E consertar muito asfalto ainda?
Ainda falta bastante. A única certeza que temos é que a tecnologia autônoma vai vir e a outra é a elétrica. A matriz de energia vai mudar e vamos ver mais carros autônomos e mais carros elétricos, o que é bom, porque vai de acordo com a visão de sustentabilidade que a Cabify tem.
O crescimento dos trabalhos por aplicativo está diretamente relacionado ao crescimento da informalidade?
Diretamente não. Gosto de separar a informalidade do modelo autônomo que estamos desenvolvendo no Brasil. Se você me perguntar sobre futuro das relações de trabalho, eu acredito que as pessoas terão trabalhos autônomos.
Nossos pais tiveram de um a três empregos, nossa geração de quatro a sete. Nossos filhos terão sete empregos ao mesmo tempo. Porque as pessoas serão cada vez mais donas de seu tempo.
Acredito que o crescimento dos aplicativos de mobilidade no Brasil passa por um excesso de oferta por causa da crise pela qual o Brasil passou, mas do lado da demanda acho que as pessoas estão percebendo que é mais barato mesmo. A explosão de oferta é uma soma de vários fatores, inclusive a crise e o fato de o transporte público ainda não ser tão desenvolvido.

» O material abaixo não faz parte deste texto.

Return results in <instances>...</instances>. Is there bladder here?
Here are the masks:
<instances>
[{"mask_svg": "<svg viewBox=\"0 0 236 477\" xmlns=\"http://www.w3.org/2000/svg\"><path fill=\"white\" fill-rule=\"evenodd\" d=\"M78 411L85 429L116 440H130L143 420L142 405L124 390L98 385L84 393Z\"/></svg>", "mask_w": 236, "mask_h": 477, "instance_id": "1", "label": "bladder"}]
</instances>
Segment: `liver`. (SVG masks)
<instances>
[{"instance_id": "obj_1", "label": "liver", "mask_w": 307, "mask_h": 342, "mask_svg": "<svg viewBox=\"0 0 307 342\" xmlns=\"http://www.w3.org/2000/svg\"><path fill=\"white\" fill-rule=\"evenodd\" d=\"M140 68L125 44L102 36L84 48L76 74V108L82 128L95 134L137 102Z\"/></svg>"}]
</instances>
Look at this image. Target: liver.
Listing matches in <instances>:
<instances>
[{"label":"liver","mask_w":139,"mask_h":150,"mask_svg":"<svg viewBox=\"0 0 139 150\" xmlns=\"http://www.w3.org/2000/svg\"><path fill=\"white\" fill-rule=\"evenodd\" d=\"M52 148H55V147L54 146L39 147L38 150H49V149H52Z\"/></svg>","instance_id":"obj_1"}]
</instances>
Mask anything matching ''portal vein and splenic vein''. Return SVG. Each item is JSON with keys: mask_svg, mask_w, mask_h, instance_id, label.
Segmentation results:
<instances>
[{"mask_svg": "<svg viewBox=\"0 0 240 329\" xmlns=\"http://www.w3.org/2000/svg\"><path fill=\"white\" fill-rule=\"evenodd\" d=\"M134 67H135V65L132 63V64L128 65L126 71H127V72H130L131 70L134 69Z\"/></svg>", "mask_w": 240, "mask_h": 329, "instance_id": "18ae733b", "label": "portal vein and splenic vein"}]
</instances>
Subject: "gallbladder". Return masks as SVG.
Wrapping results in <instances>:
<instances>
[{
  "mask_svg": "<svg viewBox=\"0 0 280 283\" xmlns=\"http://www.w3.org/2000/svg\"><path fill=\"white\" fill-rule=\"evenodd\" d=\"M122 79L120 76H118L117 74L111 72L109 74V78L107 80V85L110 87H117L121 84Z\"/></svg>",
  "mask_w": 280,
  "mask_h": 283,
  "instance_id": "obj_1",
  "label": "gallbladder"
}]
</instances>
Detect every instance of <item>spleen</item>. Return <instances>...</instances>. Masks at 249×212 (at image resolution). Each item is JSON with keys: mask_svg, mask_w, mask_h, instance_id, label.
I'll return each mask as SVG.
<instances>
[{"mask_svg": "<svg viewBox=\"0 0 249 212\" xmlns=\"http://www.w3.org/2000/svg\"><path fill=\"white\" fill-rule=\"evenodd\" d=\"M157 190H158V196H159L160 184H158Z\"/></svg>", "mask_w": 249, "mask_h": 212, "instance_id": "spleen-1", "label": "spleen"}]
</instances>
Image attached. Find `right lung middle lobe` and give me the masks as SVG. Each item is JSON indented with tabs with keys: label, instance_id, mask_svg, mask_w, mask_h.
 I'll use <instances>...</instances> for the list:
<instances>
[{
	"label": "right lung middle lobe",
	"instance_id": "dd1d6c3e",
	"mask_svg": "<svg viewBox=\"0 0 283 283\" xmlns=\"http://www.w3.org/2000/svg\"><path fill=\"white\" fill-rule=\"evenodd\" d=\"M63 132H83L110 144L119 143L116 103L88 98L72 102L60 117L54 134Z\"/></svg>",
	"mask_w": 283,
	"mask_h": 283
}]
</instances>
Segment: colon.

Um comportamento do usuário é muito interessante: muitas pessoas optam por usar aplicativo na quarta, quinta e sexta porque ele pensa que segunda e terça ele pode caminhar, mas depois merece mais comodidade.
Qual a sua opinião a respeito das cidades que adotaram uma regulamentação mais rígida para a operação de aplicativos?

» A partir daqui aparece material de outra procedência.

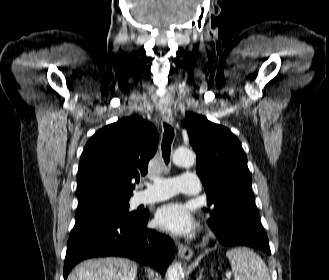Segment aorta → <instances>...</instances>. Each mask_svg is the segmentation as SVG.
Returning a JSON list of instances; mask_svg holds the SVG:
<instances>
[{
    "label": "aorta",
    "instance_id": "1",
    "mask_svg": "<svg viewBox=\"0 0 329 280\" xmlns=\"http://www.w3.org/2000/svg\"><path fill=\"white\" fill-rule=\"evenodd\" d=\"M172 159L175 165L189 167L194 164L195 155L189 149L178 148L175 150ZM183 275L184 270L181 263L175 262L168 267L166 271V280H181Z\"/></svg>",
    "mask_w": 329,
    "mask_h": 280
}]
</instances>
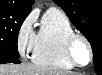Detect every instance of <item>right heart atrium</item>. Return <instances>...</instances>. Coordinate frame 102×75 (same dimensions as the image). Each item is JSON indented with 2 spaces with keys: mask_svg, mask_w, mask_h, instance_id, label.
Segmentation results:
<instances>
[{
  "mask_svg": "<svg viewBox=\"0 0 102 75\" xmlns=\"http://www.w3.org/2000/svg\"><path fill=\"white\" fill-rule=\"evenodd\" d=\"M35 16L29 14L20 24L17 32V46L19 52L26 56L32 51L35 38L34 30Z\"/></svg>",
  "mask_w": 102,
  "mask_h": 75,
  "instance_id": "right-heart-atrium-1",
  "label": "right heart atrium"
}]
</instances>
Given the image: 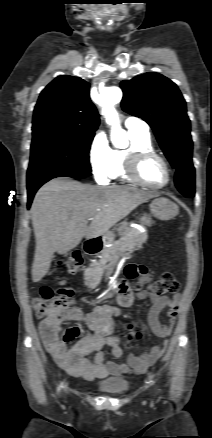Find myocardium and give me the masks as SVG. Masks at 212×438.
Here are the masks:
<instances>
[{
    "mask_svg": "<svg viewBox=\"0 0 212 438\" xmlns=\"http://www.w3.org/2000/svg\"><path fill=\"white\" fill-rule=\"evenodd\" d=\"M149 158L158 159L164 166L166 171V181L161 185H153L145 181L140 174V169L143 162ZM125 171L127 177L134 183L151 189L166 188L172 180V171L168 161L160 154L152 150H134L131 151L126 159Z\"/></svg>",
    "mask_w": 212,
    "mask_h": 438,
    "instance_id": "obj_1",
    "label": "myocardium"
}]
</instances>
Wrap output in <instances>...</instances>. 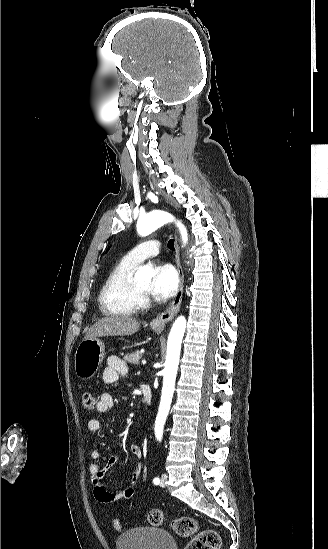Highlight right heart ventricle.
Here are the masks:
<instances>
[{"label":"right heart ventricle","instance_id":"obj_1","mask_svg":"<svg viewBox=\"0 0 328 549\" xmlns=\"http://www.w3.org/2000/svg\"><path fill=\"white\" fill-rule=\"evenodd\" d=\"M139 264L124 255L110 272L99 294L101 319H136L138 310L128 307L136 304L129 295L128 285Z\"/></svg>","mask_w":328,"mask_h":549}]
</instances>
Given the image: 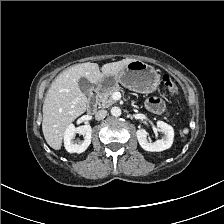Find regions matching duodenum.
Wrapping results in <instances>:
<instances>
[{"label":"duodenum","instance_id":"410a0bca","mask_svg":"<svg viewBox=\"0 0 224 224\" xmlns=\"http://www.w3.org/2000/svg\"><path fill=\"white\" fill-rule=\"evenodd\" d=\"M98 90L97 88L93 89L89 95V109H88V114H91L94 112L95 107H96V97H97Z\"/></svg>","mask_w":224,"mask_h":224}]
</instances>
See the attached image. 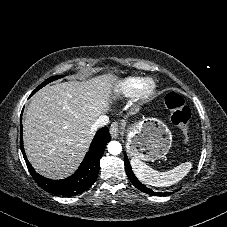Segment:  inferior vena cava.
<instances>
[{
	"instance_id": "1",
	"label": "inferior vena cava",
	"mask_w": 227,
	"mask_h": 227,
	"mask_svg": "<svg viewBox=\"0 0 227 227\" xmlns=\"http://www.w3.org/2000/svg\"><path fill=\"white\" fill-rule=\"evenodd\" d=\"M109 123V118L106 115H101L97 118V120L95 121V123L93 124V129L96 130L100 127H104L105 125H107Z\"/></svg>"
}]
</instances>
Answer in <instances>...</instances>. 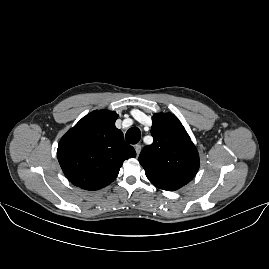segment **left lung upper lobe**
<instances>
[{
  "label": "left lung upper lobe",
  "instance_id": "obj_1",
  "mask_svg": "<svg viewBox=\"0 0 269 269\" xmlns=\"http://www.w3.org/2000/svg\"><path fill=\"white\" fill-rule=\"evenodd\" d=\"M151 134L139 162L147 178L158 188L179 189L192 180L199 168V155L179 120L171 113L154 114Z\"/></svg>",
  "mask_w": 269,
  "mask_h": 269
}]
</instances>
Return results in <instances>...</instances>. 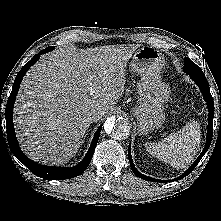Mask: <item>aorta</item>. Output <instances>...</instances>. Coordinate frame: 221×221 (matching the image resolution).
Instances as JSON below:
<instances>
[{
  "label": "aorta",
  "mask_w": 221,
  "mask_h": 221,
  "mask_svg": "<svg viewBox=\"0 0 221 221\" xmlns=\"http://www.w3.org/2000/svg\"><path fill=\"white\" fill-rule=\"evenodd\" d=\"M105 132L116 140L126 139L131 130L129 120L124 116H111L104 123Z\"/></svg>",
  "instance_id": "1"
}]
</instances>
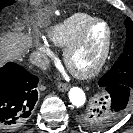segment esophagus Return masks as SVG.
<instances>
[{"label": "esophagus", "instance_id": "esophagus-1", "mask_svg": "<svg viewBox=\"0 0 133 133\" xmlns=\"http://www.w3.org/2000/svg\"><path fill=\"white\" fill-rule=\"evenodd\" d=\"M58 89L62 92L67 91L69 89V84L66 83H58L57 85Z\"/></svg>", "mask_w": 133, "mask_h": 133}]
</instances>
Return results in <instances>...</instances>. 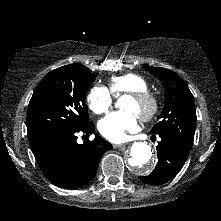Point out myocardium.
<instances>
[{"label":"myocardium","mask_w":221,"mask_h":221,"mask_svg":"<svg viewBox=\"0 0 221 221\" xmlns=\"http://www.w3.org/2000/svg\"><path fill=\"white\" fill-rule=\"evenodd\" d=\"M129 96L144 107V110L138 114L140 120L147 122L154 118L159 110V100L154 93L146 90L131 92Z\"/></svg>","instance_id":"myocardium-1"}]
</instances>
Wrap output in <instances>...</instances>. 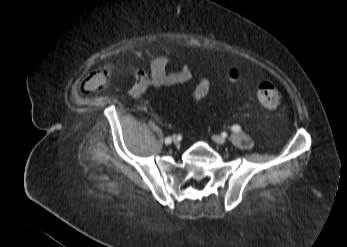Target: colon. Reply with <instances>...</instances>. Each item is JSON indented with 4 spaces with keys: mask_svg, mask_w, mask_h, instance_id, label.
<instances>
[{
    "mask_svg": "<svg viewBox=\"0 0 347 247\" xmlns=\"http://www.w3.org/2000/svg\"><path fill=\"white\" fill-rule=\"evenodd\" d=\"M231 79H236L238 73L232 70L229 73ZM256 98L266 108H276L280 103V95L278 93L277 80L270 75L262 76L256 85Z\"/></svg>",
    "mask_w": 347,
    "mask_h": 247,
    "instance_id": "obj_1",
    "label": "colon"
}]
</instances>
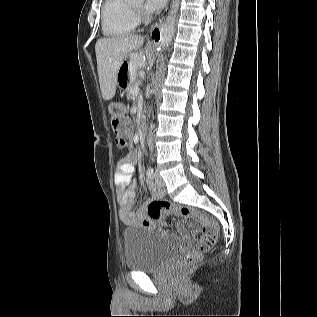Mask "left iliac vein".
Returning a JSON list of instances; mask_svg holds the SVG:
<instances>
[{"label": "left iliac vein", "mask_w": 317, "mask_h": 317, "mask_svg": "<svg viewBox=\"0 0 317 317\" xmlns=\"http://www.w3.org/2000/svg\"><path fill=\"white\" fill-rule=\"evenodd\" d=\"M156 183H157V185L159 187L164 186V181H163L162 177L159 174H157V176H156Z\"/></svg>", "instance_id": "1"}]
</instances>
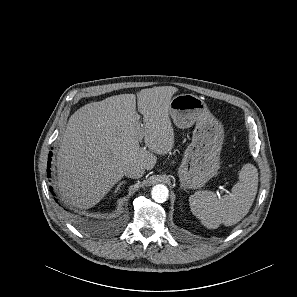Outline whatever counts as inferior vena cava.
Returning <instances> with one entry per match:
<instances>
[{"instance_id": "obj_1", "label": "inferior vena cava", "mask_w": 297, "mask_h": 297, "mask_svg": "<svg viewBox=\"0 0 297 297\" xmlns=\"http://www.w3.org/2000/svg\"><path fill=\"white\" fill-rule=\"evenodd\" d=\"M145 169L137 164L129 165L125 168V176L133 179L140 178L144 175Z\"/></svg>"}]
</instances>
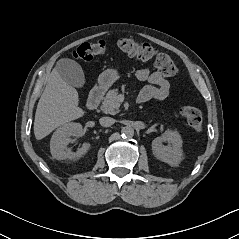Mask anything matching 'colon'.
<instances>
[{"label":"colon","instance_id":"5ec220e1","mask_svg":"<svg viewBox=\"0 0 239 239\" xmlns=\"http://www.w3.org/2000/svg\"><path fill=\"white\" fill-rule=\"evenodd\" d=\"M115 43L126 54L143 61L153 60L163 76L171 77L177 73V67L171 58L165 53L158 52L148 43H138L131 38L118 39ZM106 46L105 40H99L95 43H83L72 52V57L76 60L90 61L96 55L104 53ZM181 116L194 130L200 131L202 129L203 117L197 107L191 105L182 107Z\"/></svg>","mask_w":239,"mask_h":239}]
</instances>
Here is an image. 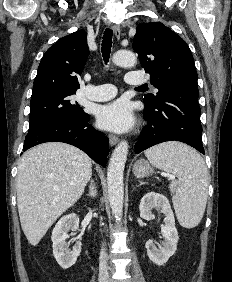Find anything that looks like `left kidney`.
<instances>
[{"instance_id":"obj_1","label":"left kidney","mask_w":232,"mask_h":282,"mask_svg":"<svg viewBox=\"0 0 232 282\" xmlns=\"http://www.w3.org/2000/svg\"><path fill=\"white\" fill-rule=\"evenodd\" d=\"M161 209L165 214V225L161 228V234L164 237L162 246H155L153 240H148L145 244L149 259L156 265H164L168 259L175 253L178 243V232L175 227V218L168 199L156 192L145 194L140 202V216L145 220L153 218L152 209Z\"/></svg>"}]
</instances>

A minha visão é bem simples. Como toda nova economia e toda nova tecnologia que está revolucionando indústrias de diversos segmentos, é importante que surjam novas regulamentações e que haja esse diálogo.

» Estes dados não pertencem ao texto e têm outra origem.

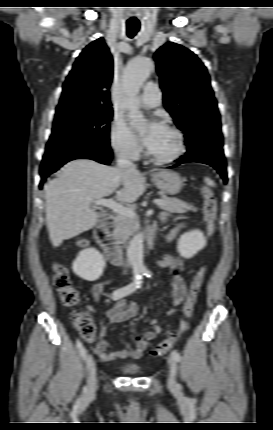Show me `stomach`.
<instances>
[{
    "mask_svg": "<svg viewBox=\"0 0 273 430\" xmlns=\"http://www.w3.org/2000/svg\"><path fill=\"white\" fill-rule=\"evenodd\" d=\"M154 185L166 194L175 195L183 187V179L174 171H159L152 175Z\"/></svg>",
    "mask_w": 273,
    "mask_h": 430,
    "instance_id": "stomach-1",
    "label": "stomach"
}]
</instances>
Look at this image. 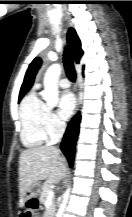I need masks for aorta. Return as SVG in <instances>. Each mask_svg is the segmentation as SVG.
I'll list each match as a JSON object with an SVG mask.
<instances>
[{"label": "aorta", "instance_id": "aorta-1", "mask_svg": "<svg viewBox=\"0 0 132 217\" xmlns=\"http://www.w3.org/2000/svg\"><path fill=\"white\" fill-rule=\"evenodd\" d=\"M61 74V65L58 63L52 64L46 71L44 76V91L42 97L50 107L58 103V81ZM67 204V198L60 205L57 217H62Z\"/></svg>", "mask_w": 132, "mask_h": 217}]
</instances>
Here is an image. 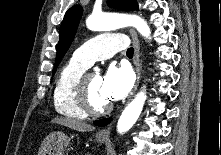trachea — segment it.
Wrapping results in <instances>:
<instances>
[{"label":"trachea","mask_w":221,"mask_h":155,"mask_svg":"<svg viewBox=\"0 0 221 155\" xmlns=\"http://www.w3.org/2000/svg\"><path fill=\"white\" fill-rule=\"evenodd\" d=\"M133 53H134V49H133L132 47H130V48L127 50V52H126V54H127L128 57H132V56H133Z\"/></svg>","instance_id":"3493384b"}]
</instances>
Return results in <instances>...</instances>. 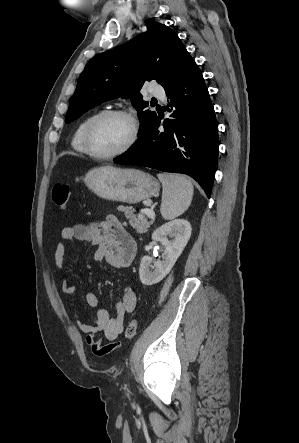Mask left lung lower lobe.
<instances>
[{
    "mask_svg": "<svg viewBox=\"0 0 299 443\" xmlns=\"http://www.w3.org/2000/svg\"><path fill=\"white\" fill-rule=\"evenodd\" d=\"M165 89L171 115L151 120L135 144L114 162L143 165L194 178L210 198L218 158V127L203 76L193 64Z\"/></svg>",
    "mask_w": 299,
    "mask_h": 443,
    "instance_id": "1",
    "label": "left lung lower lobe"
}]
</instances>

É óbvio que, se você fizer uma regulamentação muito restritiva, haverá efeitos que você nem imagina. Pode aumentar a chance de haver um monopólio, porque o investimento terá que ser muito grande.
Em linhas gerais, nós somos a favor da discussão. No caso brasileiro, já fizemos bastantes avanços. Os reguladores entendem a importância que o setor tem para a economia brasileira, uma melhor mobilidade nos centros melhora muita coisa, reduz trânsito, melhora o crescimento econômico da cidade.
O que o senhor acha de o governo querer cobrar impostos de motoristas e empregadores de apps para fins de aposentadoria?
Eu entendo que o motorista de aplicativo precisa, como todos os outros brasileiros, encontrar formas de contribuir [para a Previdência], mas precisa ser feito escutando os dois lados. É preciso ser feito de maneira gradual, enxergando que os motoristas são, microempreendedores, e facilitando as coisas.
No caso deles, é diferente de um funcionário que tem retenção na fonte. Eles são empreendedores, autônomos, querem contribuir, mas é preciso ser feito de uma maneira que facilite e não crie um impeditivo.
Qual a importância do Brasil para a matriz hoje?
O Brasil é um dos nossos quatro maiores mercados, onde existe uma grande oportunidade, mas também onde há maior competição. Tentamos, em linha com a visão do grupo, rentabilizar o máximo possível. Queremos ser valorizados pelos clientes que focam segurança e qualidade de serviço.
O que o senhor acha da reforma tributária?
A reforma tributária precisa simplificar. Os empresários brasileiros estão cansados da alta carga tributária, mas ao mesmo tempo temos muitos desafios de investimentos. O Brasil cobra muito imposto e investe mal. O governo pode trabalhar nos dois lados.
Deve investir um pouco melhor a arrecadação, mas, no lado da captação, precisa simplificar e ser mais transparente. Em linhas gerais, quando conseguimos simplificar a tributação, trazer mais transparência, acabar com a guerra dos estados, com tributações diferentes. Quanto mais simplificar essa parte e do outro lado, investir melhor, vamos crescer como nação.
O que o senhor achou da reforma da Previdência?
Vínhamos de uma antiga Previdência que partia do pressuposto que tinha muita gente trabalhando e as pessoas estavam vivendo pouco. Mas as pessoas começaram a viver mais e a nascer menos.
Matematicamente se não tivessem feito, o Brasil ia para o buraco. Não iríamos conseguir arrecadar o suficiente para cobrir os custos de Previdência. De maneira prática, foi uma das maiores reformas de Previdência feitas em uma nação democrática. É um fato para se orgulhar.